Passage shown:
<<<<
In order for this to work properly, RPs need to be able to verify that
there is public consensus about the state of the log. Otherwise, logs can
“equivocate”: represent to the RP that a given certificate was published
when it in fact was not. Unfortunately, in practice RPs are not doing this
verification (for reasons discussed below), and so CT reduces to a
countersignature scheme in which the RP trusts the log not to equivocate.
There are two primary challenges here, as detailed below.


# SCTs, and thus immediate issuance, are incompatible with public
verifiability

It has been known for quite some time that the public verifiability piece
of CT introduces latency in certificate issuance. In order to allow for
immediate certificate issuance, logs instead issue SCTs, which are just
promises to incorporate the certificate into the log; effectively the SCT
is a countersignature on the certificate. However, if an RP accepts a
certificate + SCT, then it is vulnerable to collusion between a CA which
issues a bogus cert and a log which issues a bogus SCT but never
incorporates the cert into the log.

We are unaware of any way to efficiently address this issue without
introducing either privacy problems or latency. In order to validate
inclusion in the log, the RP needs to validate that other entities (e.g.,
the software manufacturer) have the same view of the log. Either the RP
downloads the whole log (which is inefficient), queries for the specific
certificate in question (which has privacy problems) or retrieves a
checkpoint which vouches for some batch of certificates (which introduces
batch latency).

There seem to be two major ways to address this issue:

1. Accept issuance latency: An RP will only accept a cert as valid when
accompanied by proof that it has been incorporated into the public record

2. Accept some window of vulnerability to equivocation during which SCTs
are accepted and then retrospectively checked. The RP would provisionally
accept a certificate that claimed to have been very recently issued and
then check for log presence a few minutes later (once an inclusion proof
should be available)

Unfortunately, there’s not really an effective way to accomplish the latter
with high reliability and without bad privacy problems.  Going back to the
server and asking for an inclusion proof is safe from a privacy
perspective, but there’s a significant risk of failure given how often
servers are multi-homed.  And asking anyone but the server leaks browsing
history.  It’s theoretically possible that some private information
retrieval scheme could save us, but that would be a big new chunk of work,
and unlikely to deploy in the near term.

Note that it is not possible to just not require public verifiability for
certificates which claim to be recently issued; because this attack depends
on the log and the CA colluding, they can just issue certificates with
recent timestamps.
>>>>
Available data:
<<<<
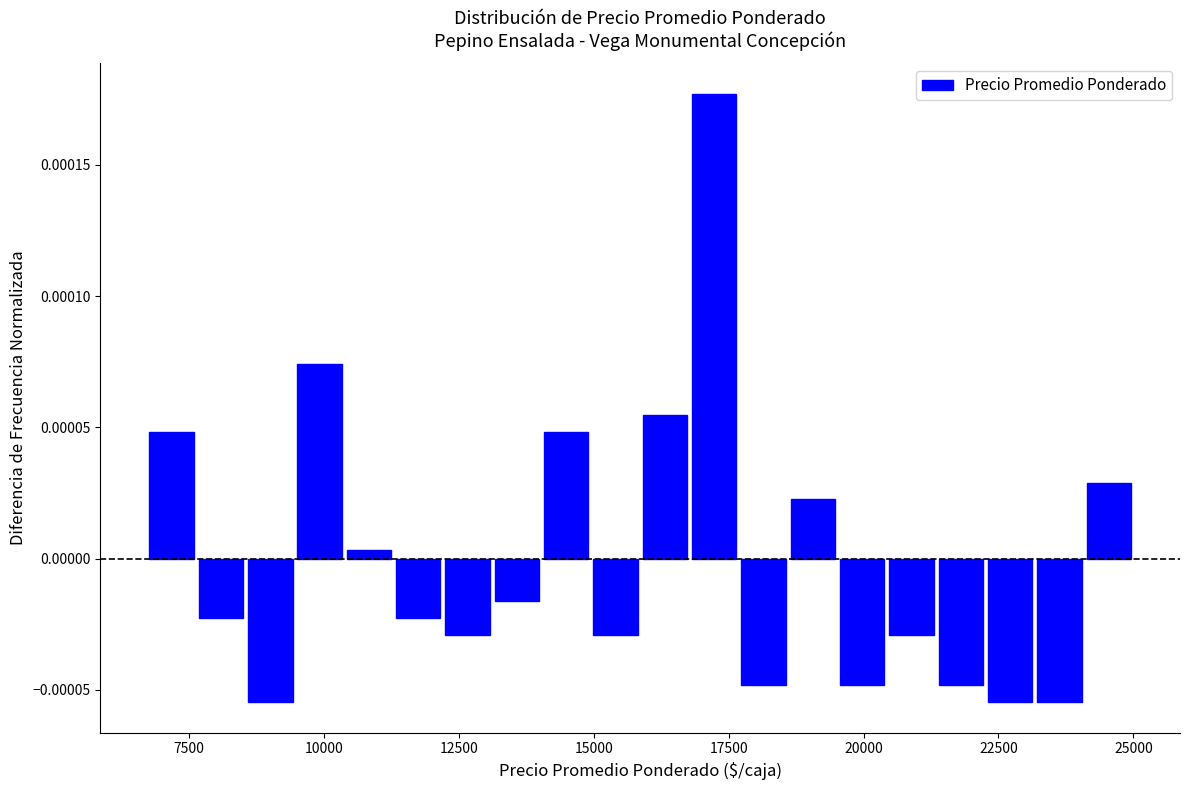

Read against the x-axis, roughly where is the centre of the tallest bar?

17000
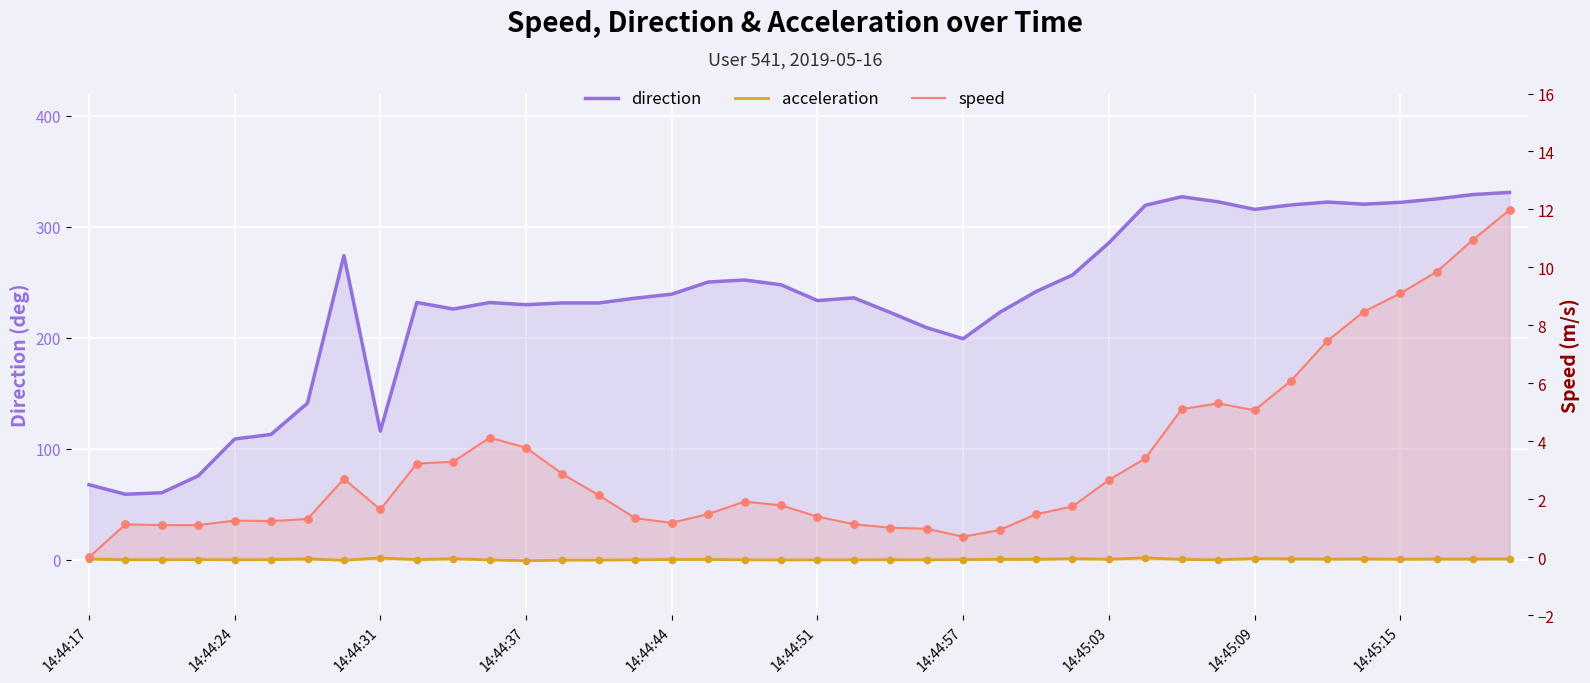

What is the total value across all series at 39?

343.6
>>>>
Requirement: Write the next part of the Certificate Transparency text, starting right after its final sentence about certificates with recent timestamps. The material is unrelated to the Certificate Transparency text and stands on its own.

Output for this exercise:
# CT’s public verifiability mechanisms are too inefficient to be deployed
at scale

If this WG is going to meet its charter goals, CT needs to have a working
public verifiability system. What that means in practice is that it’s
efficient for the RP to acquire whatever information it needs to validate
that a certificate is in the public record. In the current system, this
basically means:

  - Acquire an inclusion proof [hopefully provided by the site the RP is
connecting to].
  - Acquire the STH that the inclusion proof chains back to and validate
that the STH was publicly logged.

Clearly in order to be efficient, multiple certs must chain back up to the
same STH; this is also a privacy requirement because otherwise retrieving a
given STH leaks which certificate you are verifying.  For similar privacy
reasons, clients need to proactively download and validate every STH they
might encounter, to avoid making queries for STHs (which leak browsing
history).  So, what this means is that the RP needs to periodically
retrieve:

  - All the STHs that any certificate might chain to
  - The consistency proofs between those STHs

The good news is that if the RP does this, then it will be in a position to
verify that any certificate with an inclusion proof has been publicly
logged; it will be protected from equivocation.  The bad news is that this
scheme generates so much data it cannot be deployed.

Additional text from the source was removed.